== READING TEXT

Beyond watching eyes
With sweet and tender kisses
Our souls reached out to each other
In breathless wonder

And when I awoke
From a vast and smiling peace
I found you bathed in morning light
Quietly studying
All the messages on my phone
(Banksy, 2006)

Embedded in this piece of street-art are issues of consumerism, surveillance, distrust, and lack of conversation, and thus also, perhaps, a lack of education and perspective.

Relation to Themes of Authority and Social Resistance


Laugh now, but one day we’ll be in charge.

      Banksy, 2006


            In 2008, Banksy traveled to New Orleans to draw attention to “an embarrassingly large and mysteriously under-represented section of the displaced poor” still living in temporary accommodation three years post-Hurrican Katrina (Branscome, 2011). As history has proved, war and conflict allow marginalized individuals, including those of minority groups, displaced people, and demobilized soldiers, to retreat into subsistence (Cramer, 2008). Banksy’s work acknowledges this assumption, and strives to repair, rather than further vandalize, social damage. The messages embedded in his graffiti often revolve around social issues such as employment, economic order, and property rights, often surfaced by the contested neoliberal economy of peacebuilding (as cited in Pugh, 2008, p. 141). As Oliver P. Richmond claims in his chapter “Welfare and the Civil Peace: Poverty with Rights?” rights to life and liberty are often reflected in discourses of conflict resolution and liberal peacebuilding; however, societies, cultures, groups, identities, and welfare are often only rhetorically part of this discourse, even though “the problem of civil peace has come to preoccupy the Western-dominated peacebuilding consensus” (2008). Because his messages are ultimately the yet to be discovered voices of the people, Banksy self-defines his art as one of the most honest forms (2006). Banksy and his followers would undoubtedly agree that the objective of peacebuilding is to create and maintain a vibrant civil society. Because it receives the majority of its support and legitimacy from civil society and local actors, the notion of a civil society is a validation of peacebuilding strategies (Richmond, 2008). Because welfare has been ignored by discourses of conflict resolution and liberal peacebuilding, its potential to be perceived as a way of empowering civil society for purposes of liberal peace is also lacking (Richmond, 2008). By analyzing and studying the art of Banksy, it is clear that he recognizes this, and thus engages with the agents and subjects of liberal peace and neoliberalism.

====

SHORT PROBLEM 1.
Answer these questions from the Banksy essay:
(a) In what year did Banksy travel to New Orleans?
(b) Which social issues do the messages in his graffiti often revolve around?
(c) How does Banksy self-define his art?
SHORT PROBLEM 2. Please write out the Banksy essay from "And when I awoke" up to and including "education and perspective.".
SHORT PROBLEM 3.
Decide whether each statement agrees with the Banksy essay, answering yes or no and quoting the words that settle it:
(a) Banksy's work strives to further vandalize social damage.
(b) Oliver P. Richmond wrote a chapter titled "Welfare and the Civil Peace: Poverty with Rights?"
(c) Welfare has been a central focus of discourses of conflict resolution and liberal peacebuilding.

== INFORMATION SHOWN

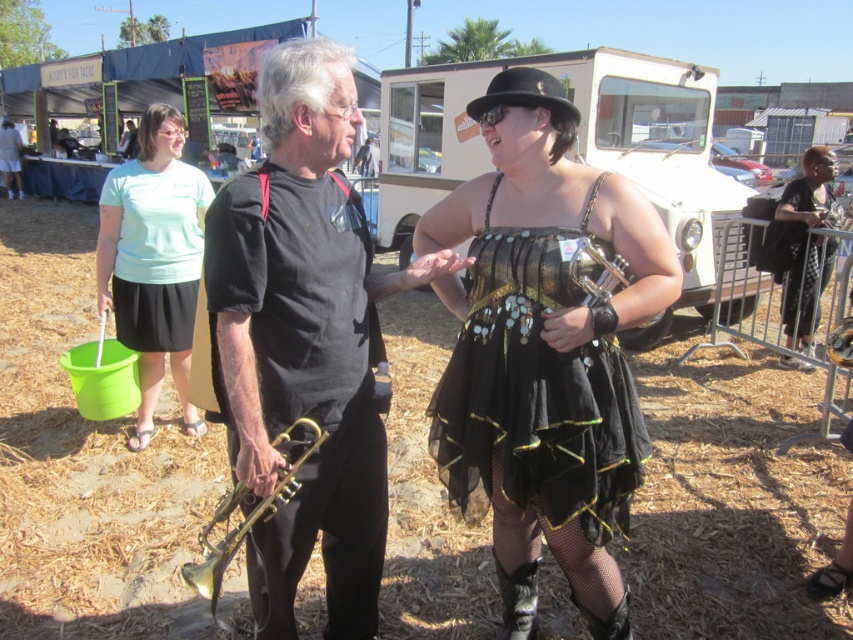
You are a photographer at the festival and want to capture a photo of the black sequined dress at right and the gold shiny trumpet at center. Which object should you zoom in more on to ensure it takes up more space in your photo?

The gold shiny trumpet at center should be zoomed in more because its width is greater than the black sequined dress at right.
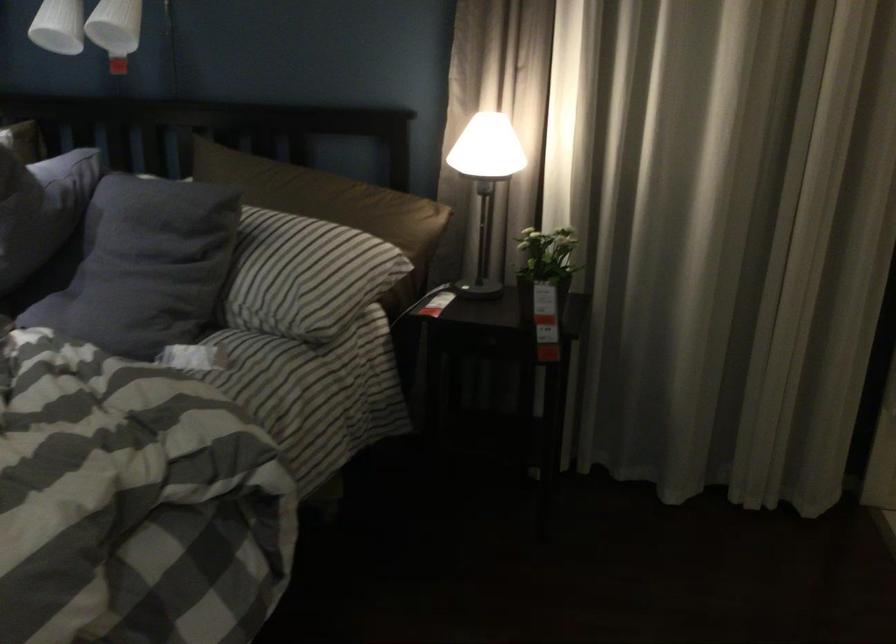
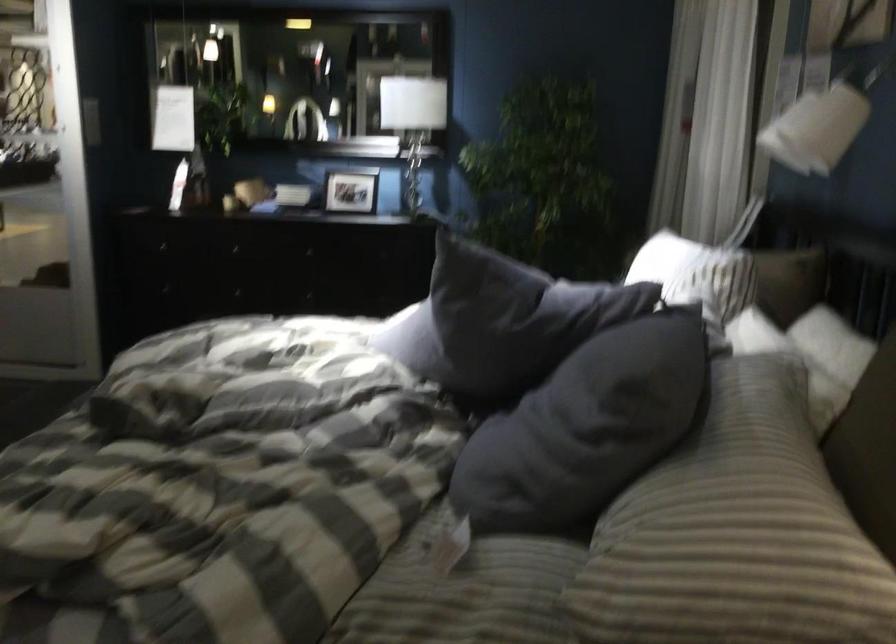
In the second image, find the point that corresponds to (x=289, y=223) in the first image.

(760, 453)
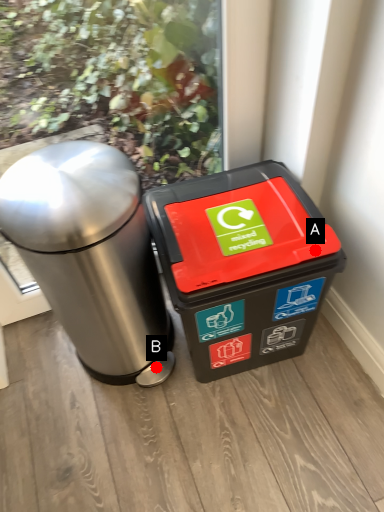
Question: Two points are circled on the image, labeled by A and B beside each circle. Which point is closer to the camera?

Choices:
 (A) A is closer
 (B) B is closer

Answer: (A)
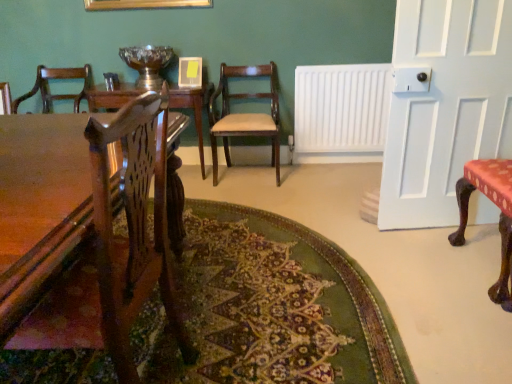
This screenshot has height=384, width=512. Find the location of `space that is in front of white painted wood door at right`. space that is in front of white painted wood door at right is located at coordinates (434, 260).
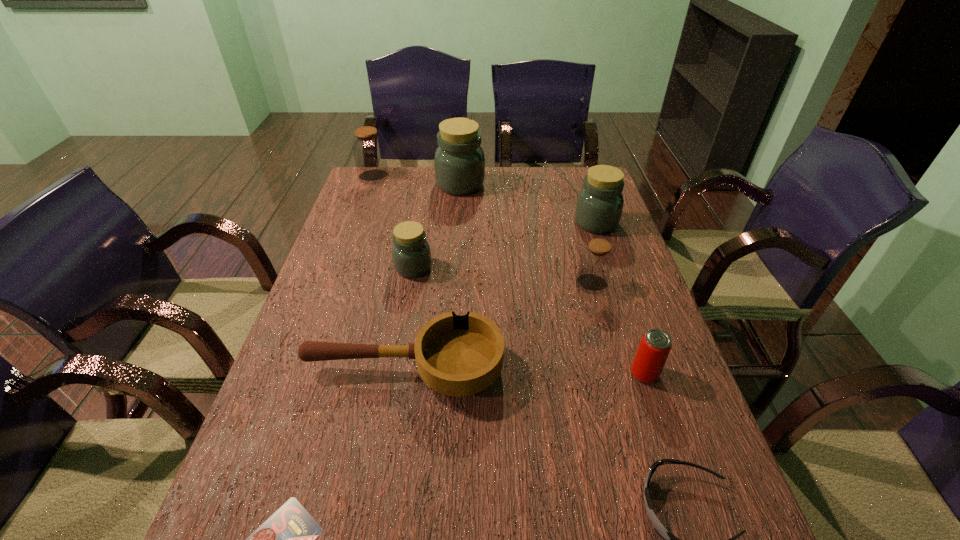
Identify the location of free spot that satisfies the following two spatial constraints: 1. on the back side of the second smallest green jar; 2. on the right side of the right brown jar. The image size is (960, 540). (575, 223).

Image resolution: width=960 pixels, height=540 pixels. I want to click on free space that satisfies the following two spatial constraints: 1. on the front side of the right brown jar; 2. on the right side of the smallest green jar, so click(x=411, y=284).

You are a GUI agent. You are given a task and a screenshot of the screen. Output one action in this format:
    pyautogui.click(x=<x>, y=<y>)
    Task: Click on the free point that satisfies the following two spatial constraints: 1. with the handle on the side of the seventh tallest object; 2. on the right side of the second farthest green jar
    This screenshot has width=960, height=540.
    Given the screenshot: What is the action you would take?
    pyautogui.click(x=427, y=223)

This screenshot has height=540, width=960. I want to click on vacant region that satisfies the following two spatial constraints: 1. on the front side of the farthest green jar; 2. on the right side of the beer can, so click(x=448, y=374).

What are the coordinates of `vacant space that satisfies the following two spatial constraints: 1. on the front side of the smallest green jar; 2. with the handle on the side of the third shortest object` in the screenshot? It's located at (396, 369).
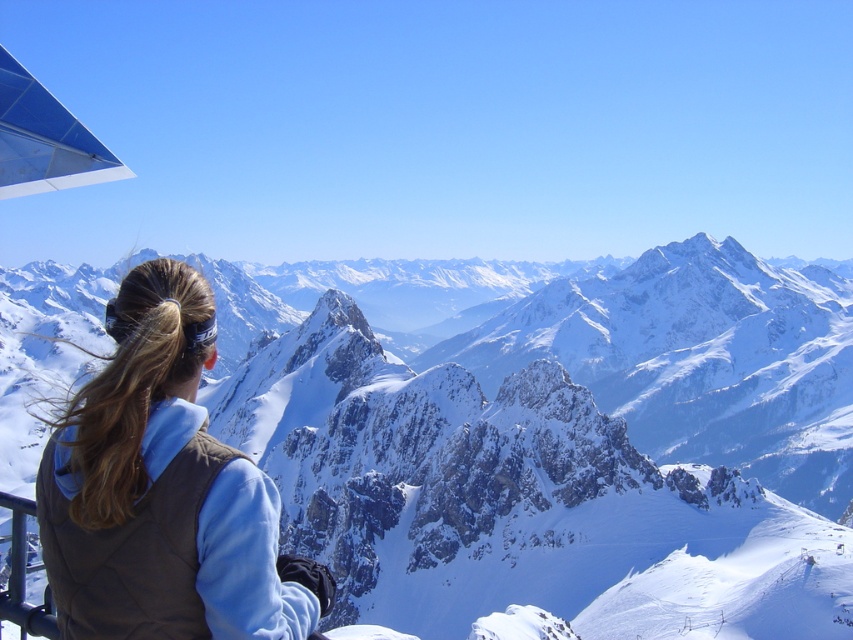
Question: Is white snow-covered mountain range at upper center positioned before brown fleece vest at center?

Choices:
 (A) yes
 (B) no

Answer: (B)

Question: Which object is closer to the camera taking this photo?

Choices:
 (A) brown fleece vest at center
 (B) white snow-covered mountain range at upper center

Answer: (A)

Question: Does white snow-covered mountain range at upper center appear under brown fleece vest at center?

Choices:
 (A) yes
 (B) no

Answer: (B)

Question: Can you confirm if white snow-covered mountain range at upper center is bigger than brown fleece vest at center?

Choices:
 (A) no
 (B) yes

Answer: (B)

Question: Among these points, which one is nearest to the camera?

Choices:
 (A) (131, 544)
 (B) (306, 369)

Answer: (A)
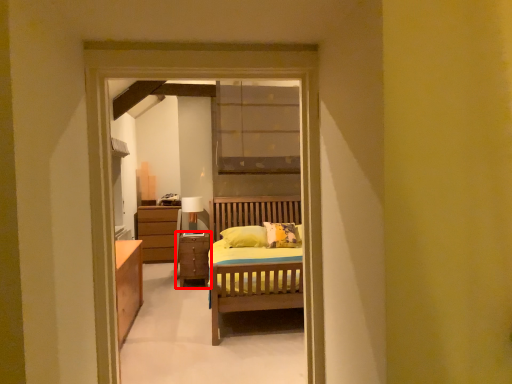
Question: Where is chest of drawers (annotated by the red box) located in relation to table lamp in the image?

Choices:
 (A) left
 (B) right

Answer: (B)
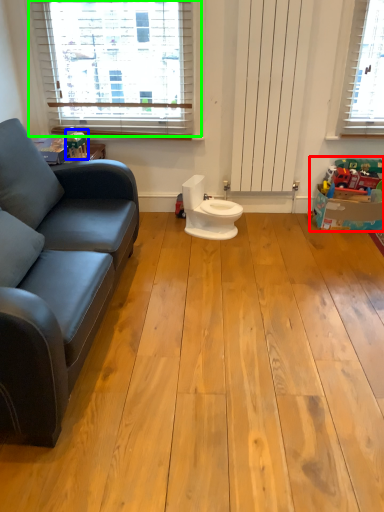
Question: Estimate the real-world distances between objects in this image. Which object is farther from toy (highlighted by a red box), toy (highlighted by a blue box) or window (highlighted by a green box)?

Choices:
 (A) toy
 (B) window

Answer: (A)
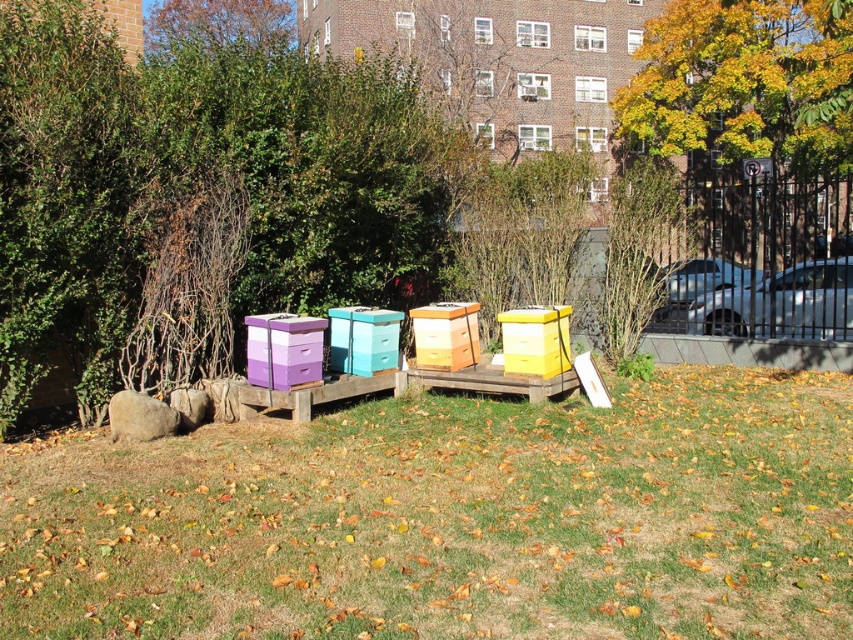
Question: Which point is closer to the camera taking this photo?

Choices:
 (A) (352, 362)
 (B) (567, 307)
 (C) (456, 330)
 (D) (767, 81)

Answer: (C)

Question: Does green grass at center have a smaller size compared to teal plastic crate at center?

Choices:
 (A) no
 (B) yes

Answer: (B)

Question: Does yellow/golden leaves at upper right have a greater width compared to yellow matte beehive at center?

Choices:
 (A) yes
 (B) no

Answer: (A)

Question: Is purple matte beehive at center to the left of teal plastic crate at center from the viewer's perspective?

Choices:
 (A) no
 (B) yes

Answer: (B)

Question: Which of the following is the farthest from the observer?

Choices:
 (A) (428, 337)
 (B) (283, 340)

Answer: (A)

Question: Which object appears closest to the camera in this image?

Choices:
 (A) teal plastic crate at center
 (B) yellow/golden leaves at upper right
 (C) green grass at center
 (D) wooden beehive at center

Answer: (C)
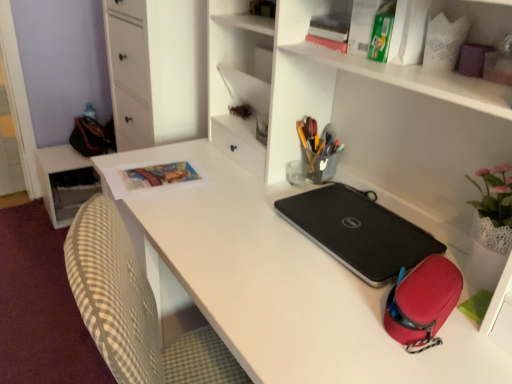
Locate an element on the screen. vacant area on top of black textured laptop at center (from a real-world perspective) is located at coordinates pyautogui.click(x=362, y=225).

====

WRITTEN REPLY 1.
(a) 2008
(b) Employment, economic order, and property rights
(c) As one of the most honest forms

WRITTEN REPLY 2.
And when I awoke
From a vast and smiling peace
I found you bathed in morning light
Quietly studying
All the messages on my phone
(Banksy, 2006)

Embedded in this piece of street-art are issues of consumerism, surveillance, distrust, and lack of conversation, and thus also, perhaps, a lack of education and perspective.

WRITTEN REPLY 3.
(a) No: "strives to repair, rather than further vandalize, social damage"
(b) Yes: "As Oliver P. Richmond claims in his chapter “Welfare and the Civil Peace: Poverty with Rights?”"
(c) No: "welfare has been ignored by discourses of conflict resolution and liberal peacebuilding"